The CARD Act was designed to protect consumers; however advocates warn that despite the new protections, cardholders still need to exercise caution, read the fine print and continue to watch out for a new series of traps, fees and tricks.

Fees

One thing to be on the lookout for is higher fees. Consumers could suddenly find themselves socked with a variety of new fees and charges.  Why? Changes caused by the CARD Act will result in potential loss of revenue for banks and other credit. This means they may implement new fees and/or raise existing ones to make up for lost funds. Be sure to pay particularly close attention to the “Terms and Conditions” of your credit card program.  That’s how you’ll know exactly what you are being charged.

Marketing Restrictions

Another thing to lookout for is, for some people, it will be tougher to qualify for a new card. As part of the CARD Act, credit card companies will be restricted in how they market to college students and individuals under 21-years of age. This change could cause those under 21 to start asking parents to cosign for credit cards.

Rewards Programs

It wasn’t long ago where a cardholder could easily turn in points towards an airline ticket or cash back. But some issuers may become more begrudging with their reward points in an effort to save money. Be on the lookout for early point expiration gimmicks or simply a reduction in points earned. 

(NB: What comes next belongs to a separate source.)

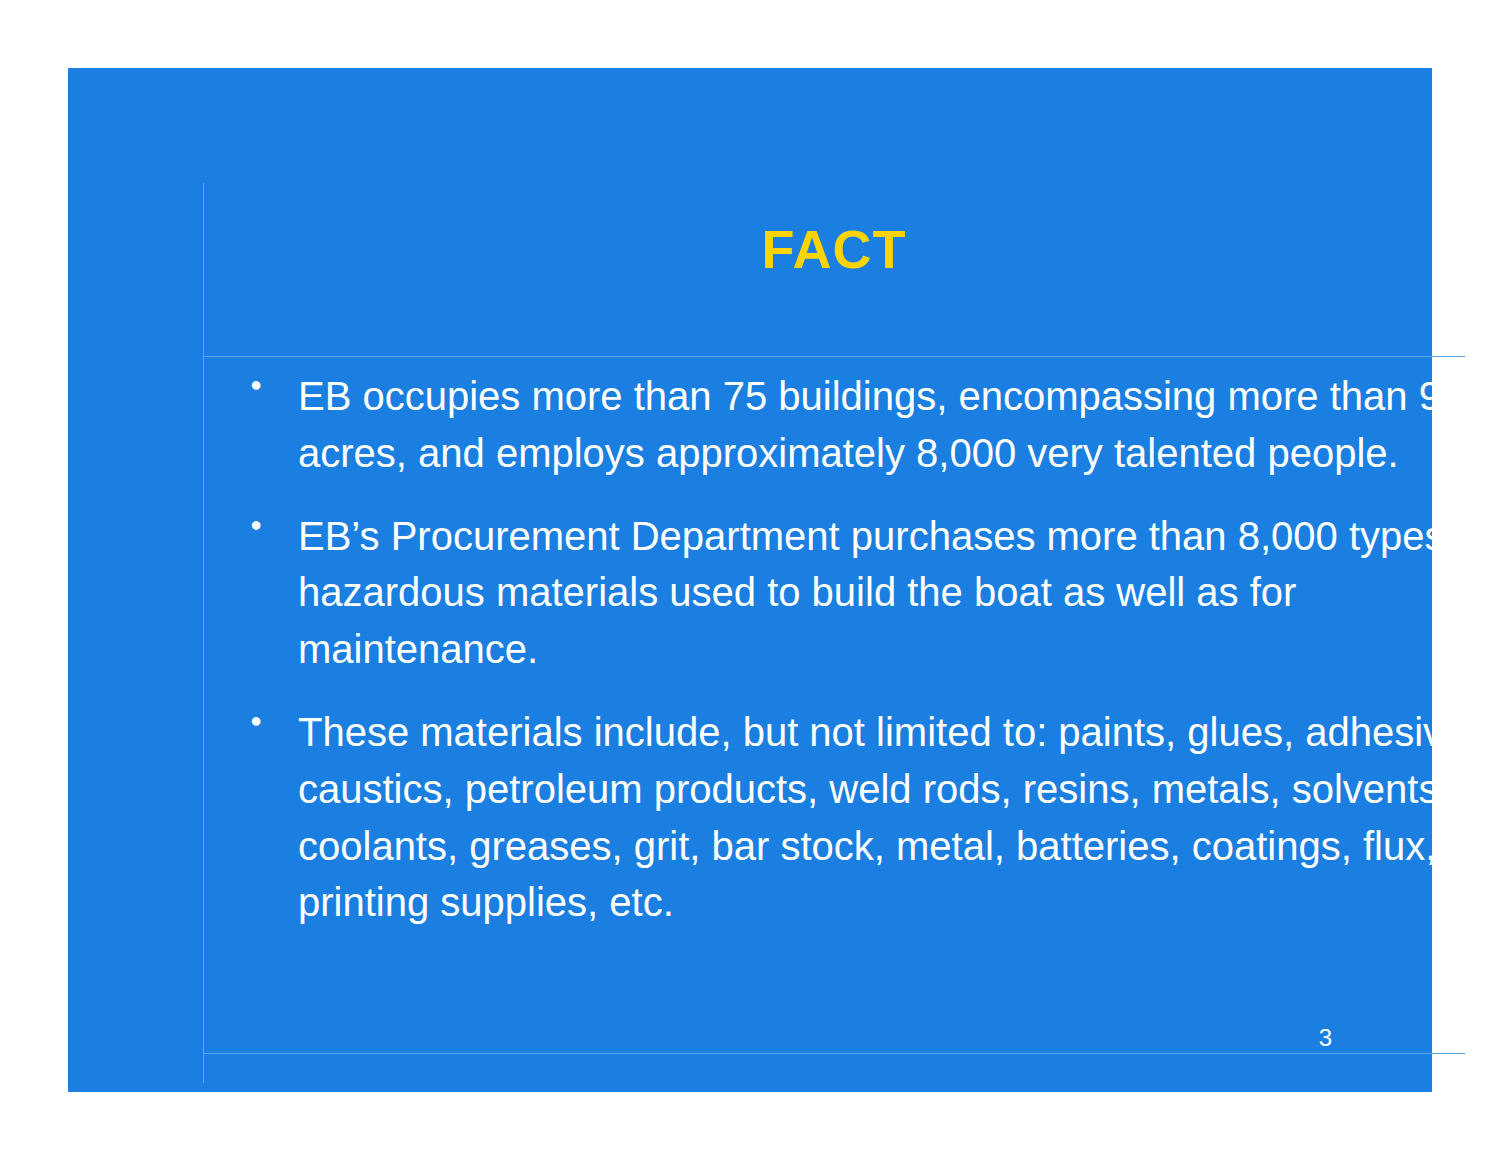FACT
EB occupies more than 75 buildings, encompassing more than 90 acres, and employs approximately 8,000 very talented people.
EB’s Procurement Department purchases more than 8,000 types of hazardous materials used to build the boat as well as for maintenance.
These materials include, but not limited to: paints, glues, adhesives, caustics, petroleum products, weld rods, resins, metals, solvents, coolants, greases, grit, bar stock, metal, batteries, coatings, flux, printing supplies, etc.
3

Here’s another technique, one issuer recently told its card customers they would not be able to accrue reward points on their purchases if they were late with a payment. Of course they’ll be able to recoup the points but only after they pay a $29 fee.  Nice!

Interest Rate Hikes

One of the biggest victories for consumers in the CARD Act is a series of limits on how and when credit card companies can set and change interest rates. In the past, banks could raise your rate just for missing a payment, and could do so without giving much advance notice. These practices are now outlawed and issuers now have to provide at least 45 days advance notice before raising rates.

Truliant’s Program

I would like to point out that the credit card programs here at Truliant Federal Credit Union never entered into these practices. So this law doesn’t affect us or our member-owners very much. We offer a simple card program that is reliable and doesn’t have any tricks or gimmicks. 

If you have a card with a financial institution other than Truliant, please make sure you’re reading the fine print and keep on the lookout for new creative fees.